THE BOSTON School Committee deserves a medal for bravery. After an hours-long barrage of threats, insults, and interruptions Wednesday night, the seven members of the board voted unanimously to close or merge 18 schools because they knew it was the only way to save more than 100 others from massive, across-the-board budget cuts that would eviscerate every classroom in the city.
Each school board member, in turn, faced hundreds of angry parents, students, and teachers to describe how they had arrived at this painful, but necessary decision. Marbled throughout the crowd were blow-ins from fringe political groups, who tried their best to intimidate the board and incite the crowd, deriding school board members as “stooges’’ and tools of “parasitical financial institutions.’’ It was all political theater for these throwbacks to the 1960s. But for the hundreds of parents, teachers, and students who came to make last minute appeals to spare their schools, it was as real as a padlocked door on a school they consider a second home.
With 5,600 empty seats in the city’s schools and a projected $63 million budget shortfall for next year, school Superintendent Carol Johnson has no choice but to take funds now used for unneeded buildings and apply them to classroom improvements and teacher training.

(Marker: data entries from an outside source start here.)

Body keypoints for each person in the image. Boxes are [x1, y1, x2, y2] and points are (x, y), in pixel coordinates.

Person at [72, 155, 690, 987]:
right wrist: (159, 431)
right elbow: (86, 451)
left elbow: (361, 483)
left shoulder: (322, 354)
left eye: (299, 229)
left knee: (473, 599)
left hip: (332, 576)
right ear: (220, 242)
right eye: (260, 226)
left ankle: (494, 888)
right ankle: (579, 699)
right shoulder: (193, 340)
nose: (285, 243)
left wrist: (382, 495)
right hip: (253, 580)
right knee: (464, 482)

The school board members listened carefully to the appeals of distraught parents and students from some of the low-performing schools on the closure list. They responded with their heads, not their hearts.

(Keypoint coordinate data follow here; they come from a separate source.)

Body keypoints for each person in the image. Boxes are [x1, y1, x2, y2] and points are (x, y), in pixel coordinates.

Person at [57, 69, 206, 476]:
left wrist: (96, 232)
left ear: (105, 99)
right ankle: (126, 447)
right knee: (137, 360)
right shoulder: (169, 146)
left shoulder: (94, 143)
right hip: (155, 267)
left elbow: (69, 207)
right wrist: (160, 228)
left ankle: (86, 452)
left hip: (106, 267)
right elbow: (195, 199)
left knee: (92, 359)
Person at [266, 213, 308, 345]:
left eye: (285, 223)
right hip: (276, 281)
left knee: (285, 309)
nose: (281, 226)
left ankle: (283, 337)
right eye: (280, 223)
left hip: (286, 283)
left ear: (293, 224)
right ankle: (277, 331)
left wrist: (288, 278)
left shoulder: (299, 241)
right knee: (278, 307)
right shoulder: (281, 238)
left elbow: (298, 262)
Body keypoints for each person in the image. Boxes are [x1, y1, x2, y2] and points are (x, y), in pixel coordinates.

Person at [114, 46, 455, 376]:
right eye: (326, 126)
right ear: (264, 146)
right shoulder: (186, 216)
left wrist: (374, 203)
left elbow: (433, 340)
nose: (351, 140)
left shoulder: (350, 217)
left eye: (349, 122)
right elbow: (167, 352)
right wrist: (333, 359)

Voting “yes,’’ for the closure plan, school board member Michael O’Neill spoke of going door-to-door at the State House for an increase in school aid. But now, he said, it would be a “dream allocation,’’ if Boston can even maintain its current level of state support.
Voting “yes,’’ board member John Barros said he needed to make sure that the “core of the organization“ remains “strong and functioning.’’
Voting “yes,’’ member Mary Tamer said, “It’s not about one child or one school,’’ but “the greater good of 56,000 students.’’
Voting “yes,’’ member Marchelle Raynor described how she had made a decision in an earlier round of cuts to close her own granddaughter’s school in the interest of protecting the entire system. “That’s cold,’’ yelled an audience member. Actually, it was courageous.
Voting “yes,’’ member Alfreda Harris used her time to shore up Johnson, who earlier had been verbally pummeled by the crowd when she presented her justifications for the closures.
Voting “yes,’’ board chair Rev. Gregory Groover said that such tough decisions presaged a day when every Boston student could attend a top-notch school. “Sellout,’’ called out a heckler.
The constant verbal abuse from the audience would get the better of school board member Claudio Martinez. His eyes narrowing like a fighter’s, Martinez turned on one especially obnoxious protester who had been howling like a banshee and bouncing around the English High School auditorium like a billiard ball.
“When I need a comment from a white, privileged kid like you, I’ll let you know,’’ said Martinez, who has devoted his professional life to improving the lives of low-income students in the city’s Jamaica Plain neighborhood.
Tossing a racial quote into this combustible mix won’t go down as one of Martinez’s finest public moments. But there’s a limit to the amount of verbal abuse anyone can take.
“I probably would have done the same thing,’’ said Mayor Menino in defense of his appointed school board member.
Menino received plenty of criticism from the crowd for his speech the previous day at the Greater Boston Chamber of Commerce, where he defended the cuts and called on the teachers’ union to adopt reforms, such as longer school days. It was exactly the right audience, however — the future employers of the graduates of the Boston Public Schools.
The meeting ended with several teachers in tears, hugging their colleagues. And more tears are on the way. The closures approved on Wednesday address only about a quarter of the excess seating capacity in the system, according to the nonprofit Boston Municipal Research Bureau.
Boston’s school system is shrinking, a result of decades of erratic quality, demographic change, and, more recently, increased competition from charter schools. But the school committee and school superintendent should be commended for standing tall and saying — unanimously — that they will make this right.